= Data shown =

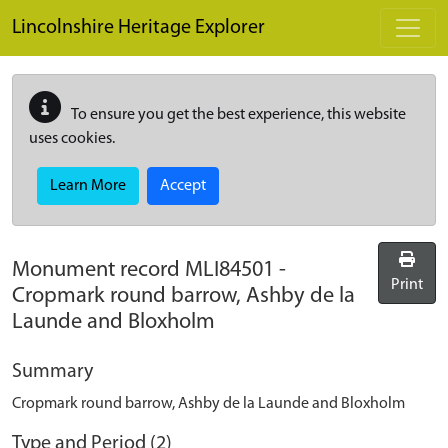
Skip to main content
Lincolnshire Heritage Explorer
To ensure you get the best experience, this website
uses cookies.
Learn More
Accept
Monument record
MLI84501
-
Print
Cropmark round barrow, Ashby de la
Launde and Bloxholm
Summary
Cropmark round barrow, Ashby de la Launde and Bloxholm
Type and Period (2)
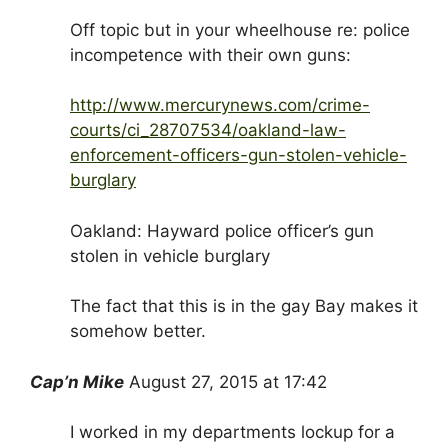
Off topic but in your wheelhouse re: police
incompetence with their own guns:
http://www.mercurynews.com/crime-
courts/ci_28707534/oakland-law-
enforcement-officers-gun-stolen-vehicle-
burglary
Oakland: Hayward police officer’s gun
stolen in vehicle burglary
The fact that this is in the gay Bay makes it
somehow better.
Cap’n Mike
August 27, 2015 at 17:42
I worked in my departments lockup for a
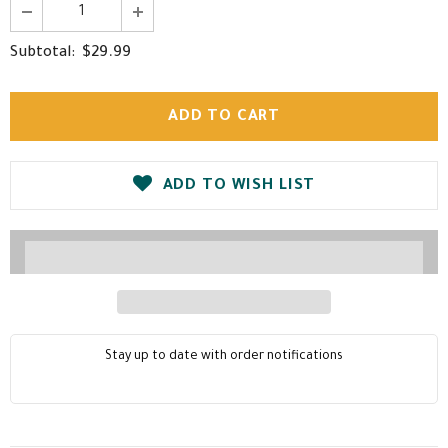
$29.99
Subtotal:
ADD TO WISH LIST
Stay up to date with order notifications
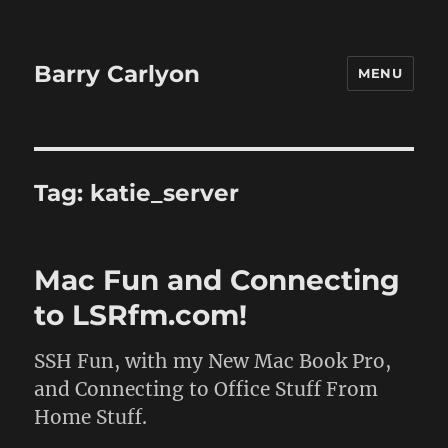
Barry Carlyon
MENU
Tag:
katie_server
Mac Fun and Connecting
to LSRfm.com!
SSH Fun, with my New Mac Book Pro,
and Connecting to Office Stuff From
Home Stuff.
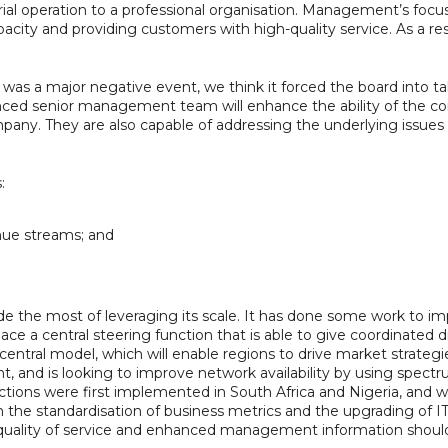
rial operation to a professional organisation. Management’s focu
acity and providing customers with high-quality service. As a r
it was a major negative event, we think it forced the board into 
nced senior management team will enhance the ability of the com
ny. They are also capable of addressing the underlying issues on
:
nue streams; and
ade the most of leveraging its scale. It has done some work to
lace a central steering function that is able to give coordinated 
ral model, which will enable regions to drive market strategies
, and is looking to improve network availability by using spect
 actions were first implemented in South Africa and Nigeria, and 
the standardisation of business metrics and the upgrading of IT
d quality of service and enhanced management information shou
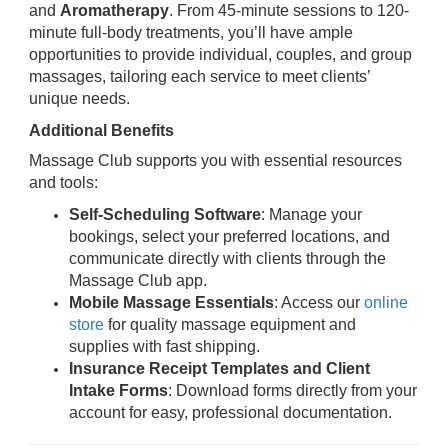
and
Aromatherapy
. From 45-minute sessions to 120-
minute full-body treatments, you’ll have ample
opportunities to provide individual, couples, and group
massages, tailoring each service to meet clients’
unique needs.
Additional Benefits
Massage Club supports you with essential resources
and tools:
Self-Scheduling Software
: Manage your
bookings, select your preferred locations, and
communicate directly with clients through the
Massage Club app.
Mobile Massage Essentials
: Access our
online
store
for quality massage equipment and
supplies with fast shipping.
Insurance Receipt Templates and Client
Intake Forms
: Download forms directly from your
account for easy, professional documentation.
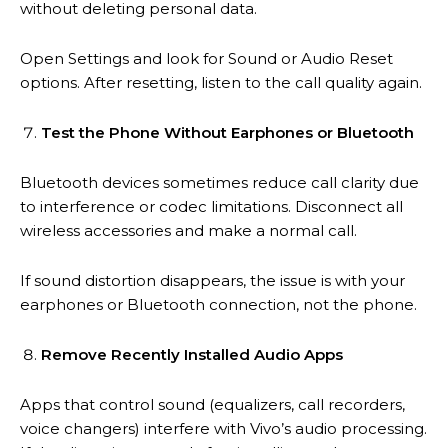
without deleting personal data.
Open Settings and look for Sound or Audio Reset
options. After resetting, listen to the call quality again.
Test the Phone Without Earphones or Bluetooth
Bluetooth devices sometimes reduce call clarity due
to interference or codec limitations. Disconnect all
wireless accessories and make a normal call.
If sound distortion disappears, the issue is with your
earphones or Bluetooth connection, not the phone.
Remove Recently Installed Audio Apps
Apps that control sound (equalizers, call recorders,
voice changers) interfere with Vivo’s audio processing.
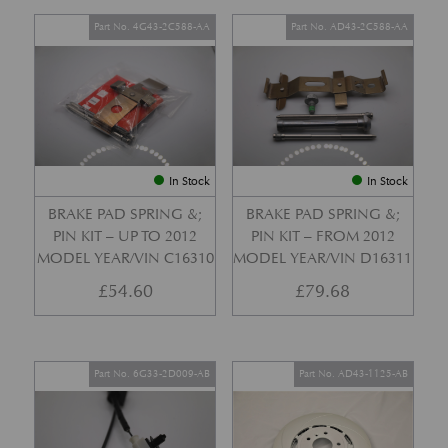
Part No. 4G43-2C588-AA
Part No. AD43-2C588-AA
In Stock
In Stock
BRAKE PAD SPRING &;
BRAKE PAD SPRING &;
PIN KIT – UP TO 2012
PIN KIT – FROM 2012
MODEL YEAR/VIN C16310
MODEL YEAR/VIN D16311
£
54.60
£
79.68
Part No. 6G33-2D009-AB
Part No. AD43-1125-AB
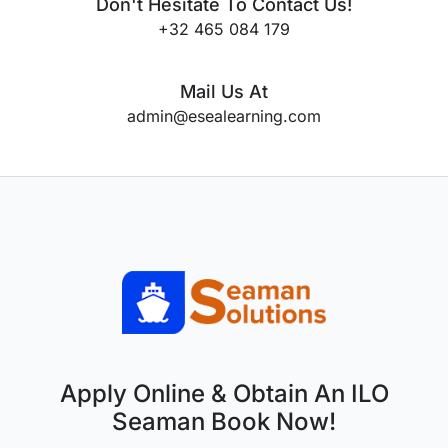
Don't Hesitate To Contact Us!
+32 465 084 179
Mail Us At
admin@esealearning.com
Apply Online & Obtain An ILO
Seaman Book Now!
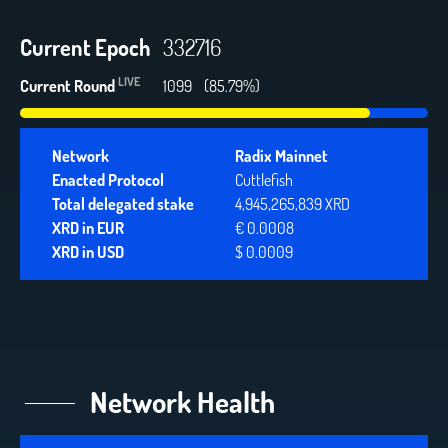
Current Epoch
332716
LIVE
Current Round
1099
(85.79%)
Network
Radix Mainnet
Enacted Protocol
Cuttlefish
Total delegated stake
4,945,265,839 XRD
XRD in EUR
€ 0.0008
XRD in USD
$ 0.0009
Network Health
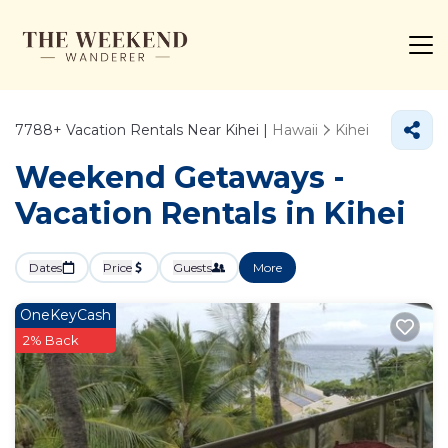
7788+
Vacation Rentals Near Kihei |
Hawaii
Kihei
Weekend Getaways -
Vacation Rentals in Kihei
Dates
Price
Guests
More
OneKeyCash
2% Back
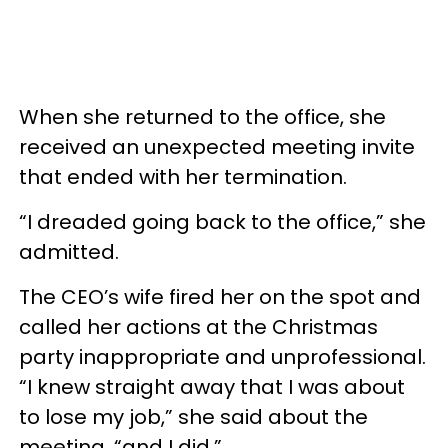
When she returned to the office, she
received an unexpected meeting invite
that ended with her termination.
“I dreaded going back to the office,” she
admitted.
The CEO’s wife fired her on the spot and
called her actions at the Christmas
party inappropriate and unprofessional.
“I knew straight away that I was about
to lose my job,” she said about the
meeting, “and I did.”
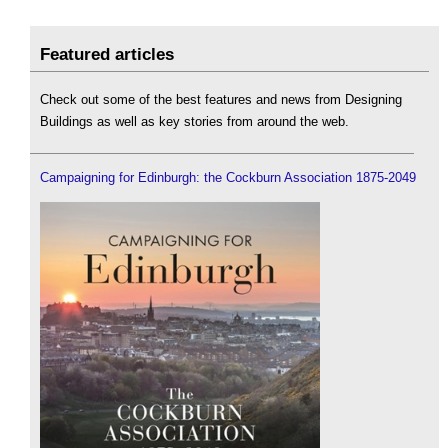
Featured articles
Check out some of the best features and news from Designing
Buildings as well as key stories from around the web.
Campaigning for Edinburgh: the Cockburn Association 1875-2049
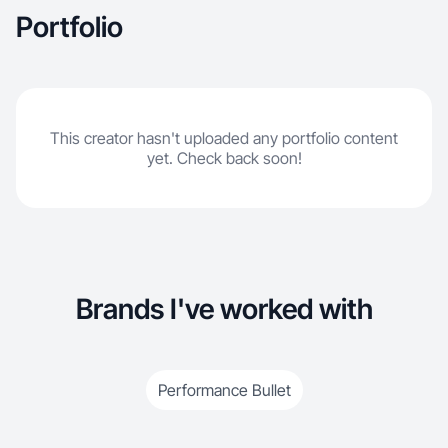
Portfolio
This creator hasn't uploaded any portfolio content
yet. Check back soon!
Brands I've worked with
Performance Bullet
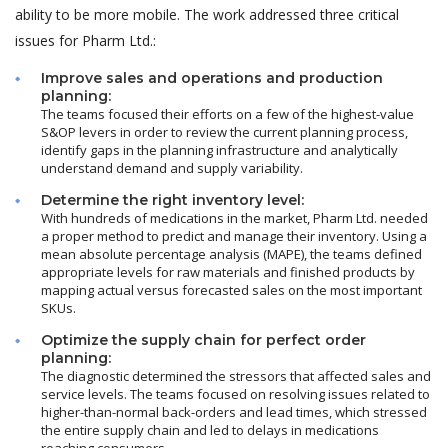
ability to be more mobile. The work addressed three critical
issues for Pharm Ltd.:
Improve sales and operations and production
planning:
The teams focused their efforts on a few of the highest-value
S&OP levers in order to review the current planning process,
identify gaps in the planning infrastructure and analytically
understand demand and supply variability.
Determine the right inventory level:
With hundreds of medications in the market, Pharm Ltd. needed
a proper method to predict and manage their inventory. Using a
mean absolute percentage analysis (MAPE), the teams defined
appropriate levels for raw materials and finished products by
mapping actual versus forecasted sales on the most important
SKUs.
Optimize the supply chain for perfect order
planning:
The diagnostic determined the stressors that affected sales and
service levels. The teams focused on resolving issues related to
higher-than-normal back-orders and lead times, which stressed
the entire supply chain and led to delays in medications
reaching consumers.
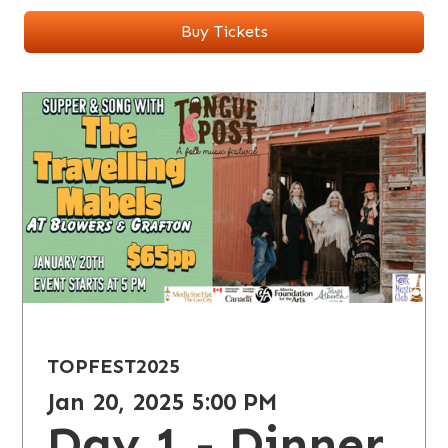
Buy Tickets
TOPFEST
2025
Jan 20, 2025 5:00 PM
Day 1 - Dinner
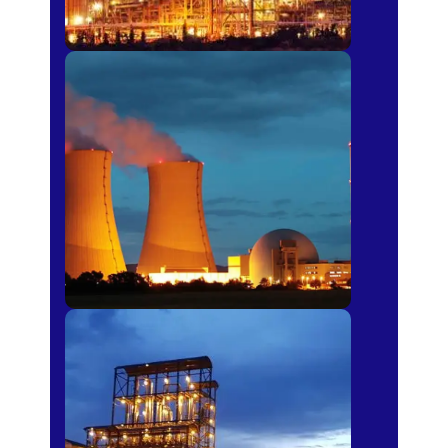
Power Plants
Sugar Mills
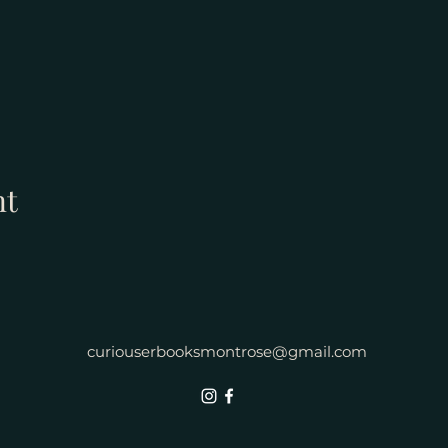
nt
curiouserbooksmontrose@gmail.com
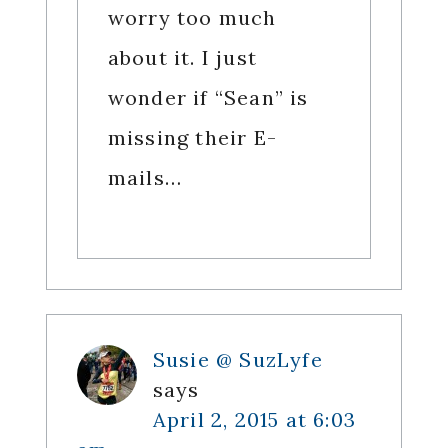
worry too much
about it. I just
wonder if “Sean” is
missing their E-
mails…
Susie @ SuzLyfe
says
April 2, 2015 at 6:03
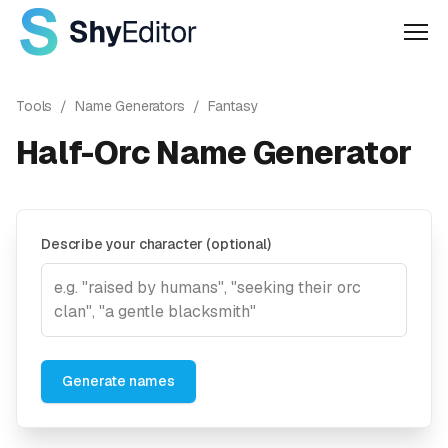
Men
Tools
/
Name Generators
/
Fantasy
Half-Orc Name Generator
Describe your character (optional)
Generate names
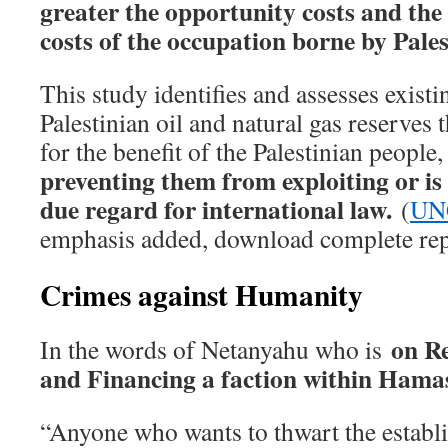
greater the opportunity costs and the 
costs of the occupation borne by Pale
This study identifies and assesses existi
Palestinian oil and natural gas reserves 
for the benefit of the Palestinian people
preventing them from exploiting or is
due regard for international law.
(
UN
emphasis added, download complete rep
Crimes against Humanity
on R
In the words of Netanyahu who is
and Financing a faction within Ham
“Anyone who wants to thwart the establ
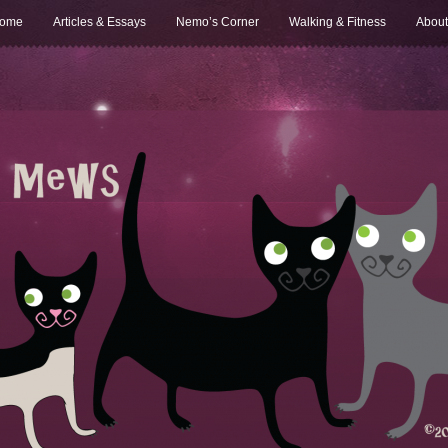
ome
Articles & Essays
Nemo’s Corner
Walking & Fitness
About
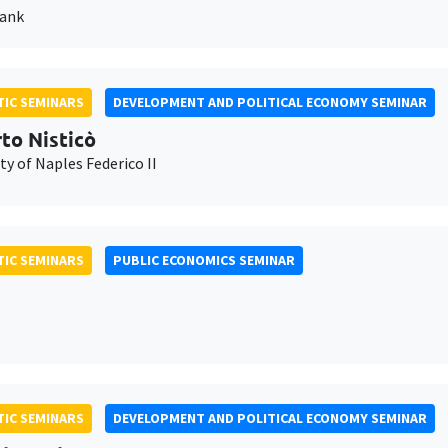
Bank
IC SEMINARS
DEVELOPMENT AND POLITICAL ECONOMY SEMINAR
to Nisticò
ty of Naples Federico II
IC SEMINARS
PUBLIC ECONOMICS SEMINAR
IC SEMINARS
DEVELOPMENT AND POLITICAL ECONOMY SEMINAR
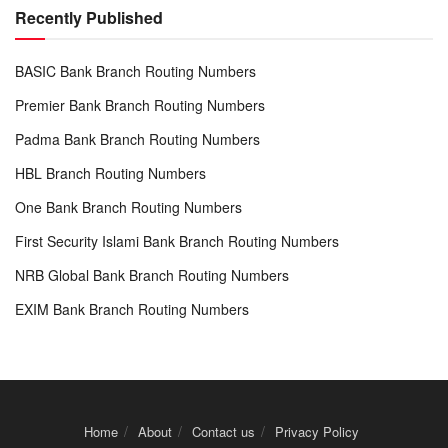
Recently Published
BASIC Bank Branch Routing Numbers
Premier Bank Branch Routing Numbers
Padma Bank Branch Routing Numbers
HBL Branch Routing Numbers
One Bank Branch Routing Numbers
First Security Islami Bank Branch Routing Numbers
NRB Global Bank Branch Routing Numbers
EXIM Bank Branch Routing Numbers
Home
About
Contact us
Privacy Policy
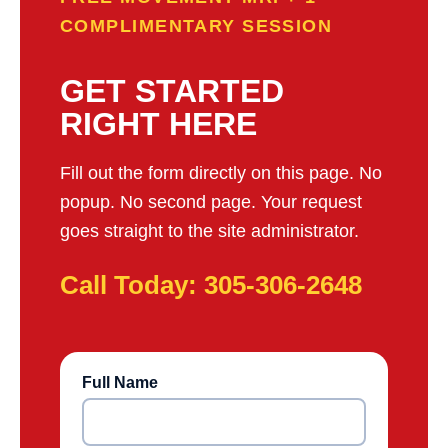
COMPLIMENTARY SESSION
GET STARTED
RIGHT HERE
Fill out the form directly on this page. No
popup. No second page. Your request
goes straight to the site administrator.
Call Today: 305-306-2648
Full Name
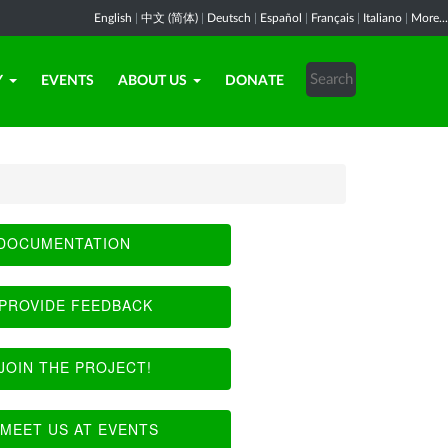
English
|
中文 (简体)
|
Deutsch
|
Español
|
Français
|
Italiano
|
More...
Y
EVENTS
ABOUT US
DONATE
DOCUMENTATION
PROVIDE FEEDBACK
JOIN THE PROJECT!
MEET US AT EVENTS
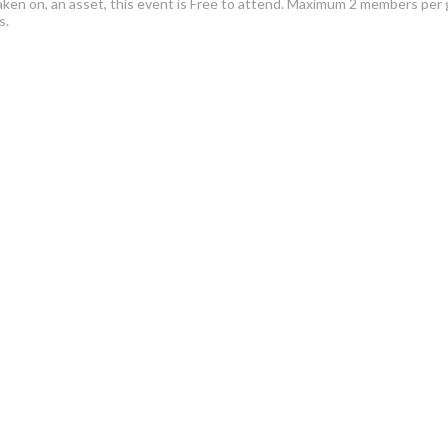
aken on, an asset, this event is Free to attend. Maximum 2 members per 
ps.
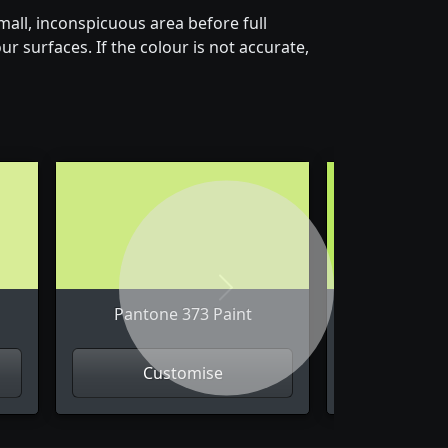
all, inconspicuous area before full
r surfaces. If the colour is not accurate,
Next
Pantone 373 Paint
Pantone
Customise
Cus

= Task to carry out =
Print every row above again word for word, keeping the text read from each picture and leaving out the pictures themselves.

= Answer to the problem =
Skip to main content
Lincolnshire Heritage Explorer
To ensure you get the best experience, this website
uses cookies.
Learn More
Accept
Monument record
MLI84501
-
Print
Cropmark round barrow, Ashby de la
Launde and Bloxholm
Summary
Cropmark round barrow, Ashby de la Launde and Bloxholm
Type and Period (2)
Off topic but in your wheelhouse re: police
incompetence with their own guns:
http://www.mercurynews.com/crime-
courts/ci_28707534/oakland-law-
enforcement-officers-gun-stolen-vehicle-
burglary
Oakland: Hayward police officer’s gun
stolen in vehicle burglary
The fact that this is in the gay Bay makes it
somehow better.
Cap’n Mike
August 27, 2015 at 17:42
I worked in my departments lockup for a
$29.99
Subtotal:
ADD TO WISH LIST
Stay up to date with order notifications
Barry Carlyon
MENU
Tag:
katie_server
Mac Fun and Connecting
to LSRfm.com!
SSH Fun, with my New Mac Book Pro,
and Connecting to Office Stuff From
Home Stuff.
rial operation to a professional organisation. Management’s focu
acity and providing customers with high-quality service. As a r
it was a major negative event, we think it forced the board into 
nced senior management team will enhance the ability of the com
ny. They are also capable of addressing the underlying issues on
:
nue streams; and
ade the most of leveraging its scale. It has done some work to
lace a central steering function that is able to give coordinated 
ral model, which will enable regions to drive market strategies
, and is looking to improve network availability by using spect
 actions were first implemented in South Africa and Nigeria, and 
the standardisation of business metrics and the upgrading of IT
d quality of service and enhanced management information shou
and
Aromatherapy
. From 45-minute sessions to 120-
minute full-body treatments, you’ll have ample
opportunities to provide individual, couples, and group
massages, tailoring each service to meet clients’
unique needs.
Additional Benefits
Massage Club supports you with essential resources
and tools:
Self-Scheduling Software
: Manage your
bookings, select your preferred locations, and
communicate directly with clients through the
Massage Club app.
Mobile Massage Essentials
: Access our
online
store
for quality massage equipment and
supplies with fast shipping.
Insurance Receipt Templates and Client
Intake Forms
: Download forms directly from your
account for easy, professional documentation.
without deleting personal data.
Open Settings and look for Sound or Audio Reset
options. After resetting, listen to the call quality again.
Test the Phone Without Earphones or Bluetooth
Bluetooth devices sometimes reduce call clarity due
to interference or codec limitations. Disconnect all
wireless accessories and make a normal call.
If sound distortion disappears, the issue is with your
earphones or Bluetooth connection, not the phone.
Remove Recently Installed Audio Apps
Apps that control sound (equalizers, call recorders,
voice changers) interfere with Vivo’s audio processing.
Part No. 4G43-2C588-AA
Part No. AD43-2C588-AA
In Stock
In Stock
BRAKE PAD SPRING &;
BRAKE PAD SPRING &;
PIN KIT – UP TO 2012
PIN KIT – FROM 2012
MODEL YEAR/VIN C16310
MODEL YEAR/VIN D16311
£
54.60
£
79.68
Part No. 6G33-2D009-AB
Part No. AD43-1125-AB
Don't Hesitate To Contact Us!
+32 465 084 179
Mail Us At
admin@esealearning.com
Apply Online & Obtain An ILO
Seaman Book Now!
Current Epoch
332716
LIVE
Current Round
1099
(85.79%)
Network
Radix Mainnet
Enacted Protocol
Cuttlefish
Total delegated stake
4,945,265,839 XRD
XRD in EUR
€ 0.0008
XRD in USD
$ 0.0009
Network Health
7788+
Vacation Rentals Near Kihei |
Hawaii
Kihei
Weekend Getaways -
Vacation Rentals in Kihei
Dates
Price
Guests
More
OneKeyCash
2% Back
When she returned to the office, she
received an unexpected meeting invite
that ended with her termination.
“I dreaded going back to the office,” she
admitted.
The CEO’s wife fired her on the spot and
called her actions at the Christmas
party inappropriate and unprofessional.
“I knew straight away that I was about
to lose my job,” she said about the
meeting, “and I did.”
Featured articles
Check out some of the best features and news from Designing
Buildings as well as key stories from around the web.
Campaigning for Edinburgh: the Cockburn Association 1875-2049
Portfolio
This creator hasn't uploaded any portfolio content
yet. Check back soon!
Brands I've worked with
Performance Bullet
ability to be more mobile. The work addressed three critical
issues for Pharm Ltd.:
Improve sales and operations and production
planning:
The teams focused their efforts on a few of the highest-value
S&OP levers in order to review the current planning process,
identify gaps in the planning infrastructure and analytically
understand demand and supply variability.
Determine the right inventory level:
With hundreds of medications in the market, Pharm Ltd. needed
a proper method to predict and manage their inventory. Using a
mean absolute percentage analysis (MAPE), the teams defined
appropriate levels for raw materials and finished products by
mapping actual versus forecasted sales on the most important
SKUs.
Optimize the supply chain for perfect order
planning:
The diagnostic determined the stressors that affected sales and
service levels. The teams focused on resolving issues related to
higher-than-normal back-orders and lead times, which stressed
the entire supply chain and led to delays in medications
reaching consumers.
Buy Tickets
TOPFEST
2025
Jan 20, 2025 5:00 PM
Day 1 - Dinner
Power Plants
Sugar Mills
nt
curiouserbooksmontrose@gmail.com
worry too much
about it. I just
wonder if “Sean” is
missing their E-
mails…
Susie @ SuzLyfe
says
April 2, 2015 at 6:03
Men
Tools
/
Name Generators
/
Fantasy
Half-Orc Name Generator
Describe your character (optional)
Generate names
greater the opportunity costs and the 
costs of the occupation borne by Pale
This study identifies and assesses existi
Palestinian oil and natural gas reserves 
for the benefit of the Palestinian people
preventing them from exploiting or is
due regard for international law.
(
UN
emphasis added, download complete rep
Crimes against Humanity
on R
In the words of Netanyahu who is
and Financing a faction within Ham
“Anyone who wants to thwart the establ
ome
Articles & Essays
Nemo’s Corner
Walking & Fitness
About
Bank
IC SEMINARS
DEVELOPMENT AND POLITICAL ECONOMY SEMINAR
to Nisticò
ty of Naples Federico II
IC SEMINARS
PUBLIC ECONOMICS SEMINAR
IC SEMINARS
DEVELOPMENT AND POLITICAL ECONOMY SEMINAR
Recently Published
BASIC Bank Branch Routing Numbers
Premier Bank Branch Routing Numbers
Padma Bank Branch Routing Numbers
HBL Branch Routing Numbers
One Bank Branch Routing Numbers
First Security Islami Bank Branch Routing Numbers
NRB Global Bank Branch Routing Numbers
EXIM Bank Branch Routing Numbers
Home
About
Contact us
Privacy Policy
COMPLIMENTARY SESSION
GET STARTED
RIGHT HERE
Fill out the form directly on this page. No
popup. No second page. Your request
goes straight to the site administrator.
Call Today: 305-306-2648
Full Name
English
|
中文 (简体)
|
Deutsch
|
Español
|
Français
|
Italiano
|
More...
Y
EVENTS
ABOUT US
DONATE
DOCUMENTATION
PROVIDE FEEDBACK
JOIN THE PROJECT!
MEET US AT EVENTS
aken on, an asset, this event is Free to attend. Maximum 2 members per 
ps.
all, inconspicuous area before full
r surfaces. If the colour is not accurate,
Next
Pantone 373 Paint
Pantone
Customise
Cus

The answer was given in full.